ROME, Feb 10 (Reuters) - The launch of a new relationship with Washington is the best hope for something solid out of this weekend’s gathering of G7 financial leaders in Rome, with officials signalling little significant is likely to emerge on actual policy.
The Group of Seven meeting on Feb. 13-14 has been largely overshadowed by the broader Group of Twenty advanced and emerging nations which have the specific remit to tackle the global financial crisis and prevent a repetition.
With regulation and financial reform proposals in the hands of the Financial Stability Forum and the G20, the Rome meeting of finance ministers and central bankers is likely to focus on economic prospects and the dangers of state protectionism.
Accusations have flown among EU leaders this week over French aid for carmakers and the group will likely repeat warnings not to break a global consensus on free trade due to governments’ desire to shield home-grown business.
New U.S. Treasury Secretary Timothy Geithner will naturally be the main focus of attention, with the rest of the G7 hoping to see signs of a more multilateral approach after eight years of go-it-alone Republican rule they often found frustrating.
“The Bush administration tended to ignore international organisations, now things will have to be different,” a European G7 official said.
However, with Geithner still putting together his team the Rome G7 may be too soon to get a clear picture of any change in style or substance on the part of the new administration.
Stimulus plans, how to get banks lending again and what to do with their toxic assets are sure to be a key topic of discussion, but situations and ideas differ widely and the G7 is not considered the forum for any detailed common prescription.
“I don’t think we should look to the G7 this time for any big new initiatives, I think this is more a get-to-know each other meeting,” one G7 source told Reuters.
Unlike in the past, the G7 — the United States, Japan, Germany, France, Britain, Italy and Canada — have not invited the largest emerging economies to join them, apparently because they will all be present at the G20 in England next month.
Russia, on the other hand, will be attending, along with the heads of the European Central Bank, the International Monetary Fund, the Organisation for Economic Co-operation and Development and other international bodies. [ID:nL5229613]
Yet as the world grapples with the worst economic slump since the great depression there is a growing consensus that the G7, which excludes massive economies like China and India, is no longer the right forum to decide on global solutions.
Sources say the G7 is unlikely to spend much time on foreign exchange rates, probably limiting its official statement to a reiteration that currency volatility is undesirable and that the absent Chinese should do more to allow the yuan to appreciate.
Yen strength and sterling weakness may be discussed, but both have abated in recent weeks and neither seem likely to feature in the final communique. Sterling has rebounded 9 percent against the euro this year. [ID:nL9699494] [ID:nT252580]
Financial Stability Forum chief Mario Draghi will address the G7 on Saturday and probably report on the state of intense negotiations over which new nations can join the body whose role in re-writing financial rules is being progressively upgraded.
Emerging economies are jostling for a seat on the FSF, which is attended by representatives of finance ministries, central banks and regulators, and seems likely to be transformed into a fully fledged institution with its own seat and secretariat.

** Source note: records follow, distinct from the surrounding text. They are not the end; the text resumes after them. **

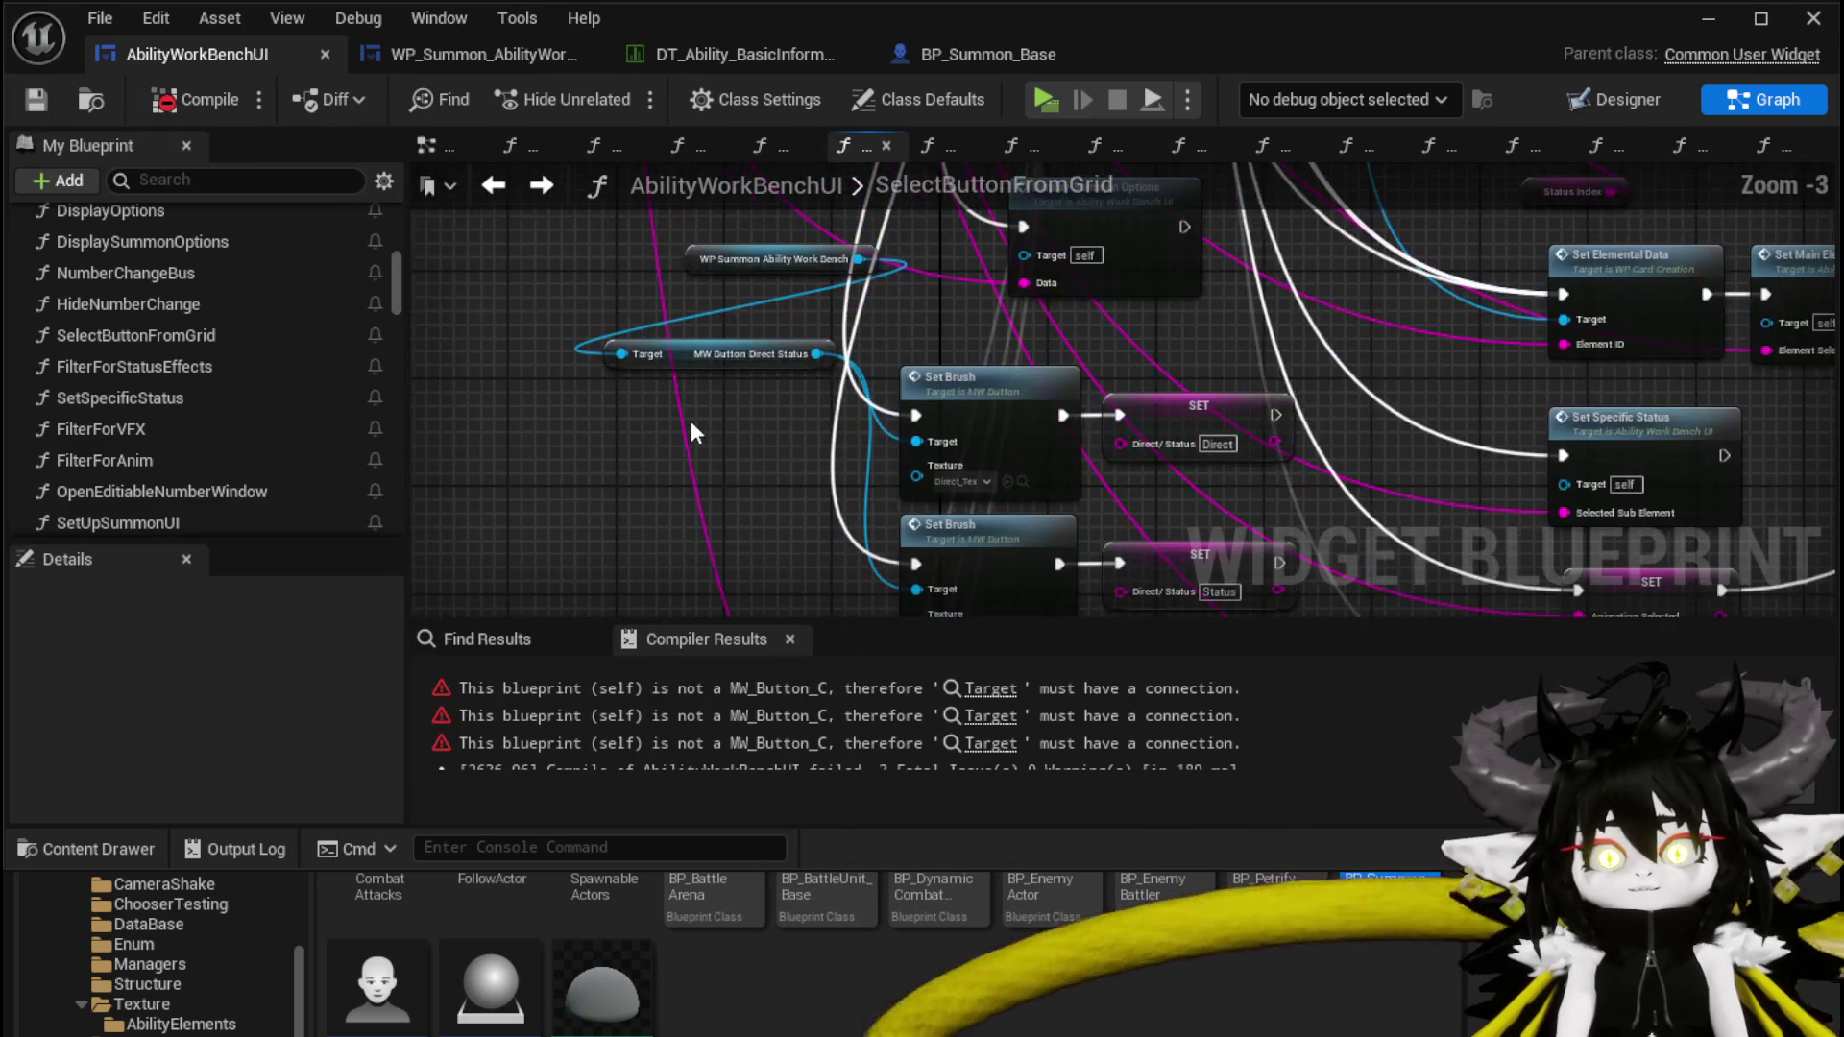
pyautogui.click(749, 257)
pyautogui.moveTo(751, 486)
pyautogui.mouseDown()
pyautogui.moveTo(742, 418)
pyautogui.moveTo(631, 327)
pyautogui.mouseUp()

China, India and Brazil are all pressing for representation but so for example is Spain, a major economy that is in neither the G7 or the G20, and South Korea, which takes over the G20 presidency from Britain next year: [ID:nLG147640].
South Korea’s chief G20 envoy Il Sakong told Reuters the issue must be resolved before the G20 summit in London in April, and one financial source said Draghi may even be able to announce the new members to the G7 this weekend.
Italy has abandoned earlier promises its G7 presidency will re-write the global financial architecture and is instead pushing for adoption of a more modest “legal standard,” something Italian Treasury documents describe as “the minimum rules on transparency and propriety of international business which the whole international community is expected to accept.”
This will be discussed over dinner on Friday evening, but seems to add little to norms already adopted by the 30 OECD countries and the project may also be seen as duplicating the task of the FSF.